## AUFGABENLISTE
[a] Übersetze aus dem Text zu eBay-Händlern diesen Satz ins Englische: „eBay würde somit der größte kostenlose Selbstbedienungsladen Deutschlands werden.“
[b] Gib aus dem Text zu eBay-Händlern den Abschnitt unverändert aus, der mit den Worten um „Obwohl es sich“ beginnt und mit „Selbstbedienung bei eBay?“ schließt.
[c] Nimm den Text über die Folgen für eBay-Händler dort auf, wo er aufhört, und schreib ihn weiter.

## TEXTAUSZUG
━━━━━━━━━━

Obwohl es sich nur um ein einstweiliges Verfügungsverfahren handelt, müssen wir zur Zeit davon ausgehen, dass gerade vor dem Hintergrund der sehr strengen Rechtsprechung der nächsten Instanz, nämlich des Kammergerichtes Berlin diese Entscheidung gehalten wird.
Kostenlose Selbstbedienung bei eBay?
Die rechtlichen wie auch die wirtschaftlichen Folgen sind für eBay-Händler immens. Die wirtschaftlichen Folgen bestehen in erster Linie darin, dass bei eBay aus einer reinen rechtlichen Förmelei heraus ein Wertersatz für eine bestimmungsgemäße Ingebrauchnahme im Falle des Widerrufes nicht geltend gemacht werden kann. Wenn man sich vor Augen führt, was eine bestimmungsgemäße Ingebrauchnahme bei bestimmten Produkten eigentlich bedeutet, wird deutlich, dass eBay-Händler hierdurch so gut wie rechtlos gestellt werden. Lebensmittel werden im Rahmen der bestimmungsgemäßen Ingebrauchnahme verzehrt, Batterien benutzt, Druckerpatronen leergedruckt. Für diese Nutzungen hätte der Verbraucher überhaupt nichts zu zahlen, er müsste eigentlich nur den Widerruf erklären, wobei man sich dann noch darüber streiten könnte, ob im Fall des Verkaufes von Lebensmitteln die leere Flasche überhaupt zurückzusenden ist. eBay würde somit der größte kostenlose Selbstbedienungsladen Deutschlands werden. Über diese Folgen hat sich die Rechtsprechung jedoch naturgemäß keine Gedanken gemacht, abgesehen davon, dass wir diese Rechtsansicht auch nicht für zutreffend halten.

━━━━━━━━━━

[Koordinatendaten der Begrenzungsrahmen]
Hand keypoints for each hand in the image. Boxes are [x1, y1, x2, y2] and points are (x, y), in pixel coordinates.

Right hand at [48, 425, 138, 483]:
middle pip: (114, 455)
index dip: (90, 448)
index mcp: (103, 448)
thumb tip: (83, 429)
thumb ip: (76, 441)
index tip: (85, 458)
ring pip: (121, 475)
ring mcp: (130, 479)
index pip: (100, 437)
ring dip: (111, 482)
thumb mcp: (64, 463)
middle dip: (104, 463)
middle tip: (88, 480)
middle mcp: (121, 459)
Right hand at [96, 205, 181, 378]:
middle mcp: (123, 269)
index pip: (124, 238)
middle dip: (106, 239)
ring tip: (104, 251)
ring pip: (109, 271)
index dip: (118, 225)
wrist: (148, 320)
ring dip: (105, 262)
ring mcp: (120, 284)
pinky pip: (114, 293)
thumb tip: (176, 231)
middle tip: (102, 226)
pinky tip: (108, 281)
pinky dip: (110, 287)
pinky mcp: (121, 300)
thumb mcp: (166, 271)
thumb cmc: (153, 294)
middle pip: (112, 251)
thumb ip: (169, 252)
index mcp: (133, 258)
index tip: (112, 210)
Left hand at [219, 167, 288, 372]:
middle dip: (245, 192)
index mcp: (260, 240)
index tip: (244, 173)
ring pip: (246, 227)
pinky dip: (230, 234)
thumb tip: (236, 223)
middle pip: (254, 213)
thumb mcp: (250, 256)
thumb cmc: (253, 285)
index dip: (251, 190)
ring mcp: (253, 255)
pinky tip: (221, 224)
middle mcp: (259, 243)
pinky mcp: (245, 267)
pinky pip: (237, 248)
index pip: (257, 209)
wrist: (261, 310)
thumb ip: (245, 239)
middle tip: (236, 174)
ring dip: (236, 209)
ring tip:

━━━━━━━━━━

## ANTWORTEN
[a] eBay would thus become Germany's largest free self-service store.

[b]
Obwohl es sich nur um ein einstweiliges Verfügungsverfahren handelt, müssen wir zur Zeit davon ausgehen, dass gerade vor dem Hintergrund der sehr strengen Rechtsprechung der nächsten Instanz, nämlich des Kammergerichtes Berlin diese Entscheidung gehalten wird.
Kostenlose Selbstbedienung bei eBay?

[c]
Der eBayhändler: Draufzahlen tut er auf jeden Fall
Für den ohnehin durch die Rechtsprechung geplagten eBay-Händler bleiben somit nur zwei Alternativen:
Entweder er verzichtet auf die Geltendmachung von Wertersatz oder lebt mit der Gefahr einer kostenpflichtigen wettbewerbsrechtlichen Abmahnung.
Wer sich in erster Linie dafür entscheidet, der Rechtsprechung Folge zu leisten und auf den Wertersatz verzichtet, stößt auf weitere rechtliche Probleme:
Wenn man den Wertersatz aus den Widerrufsfolgen herausstreicht, ist die Abweichung vom amtlichen Muster erheblich. Jedoch birgt nur das amtliche Muster gemäß § 14 Abs. 1 BGB-InfoV die Vermutung in sich, dass die Belehrung vollständig ist. Vor dem Hintergrund, dass über den Fristbeginn schon länger nicht mehr im Rahmen des amtlichen Musters belehrt werden kann, dürfte es darauf wohl vorliegend kaum ankommen, da ein halbwegs ordnungsgemäßes Widerrufs-Muster ohnehin nicht mehr dem entspricht, was der Gesetzgeber sich ursprünglich einmal gedacht hatte. Um so skandalöser ist es, dass der Gesetzgeber zur Zeit keinen Anlass sieht, auf diese Problematik durch eine Gesetzesänderung zu reagieren.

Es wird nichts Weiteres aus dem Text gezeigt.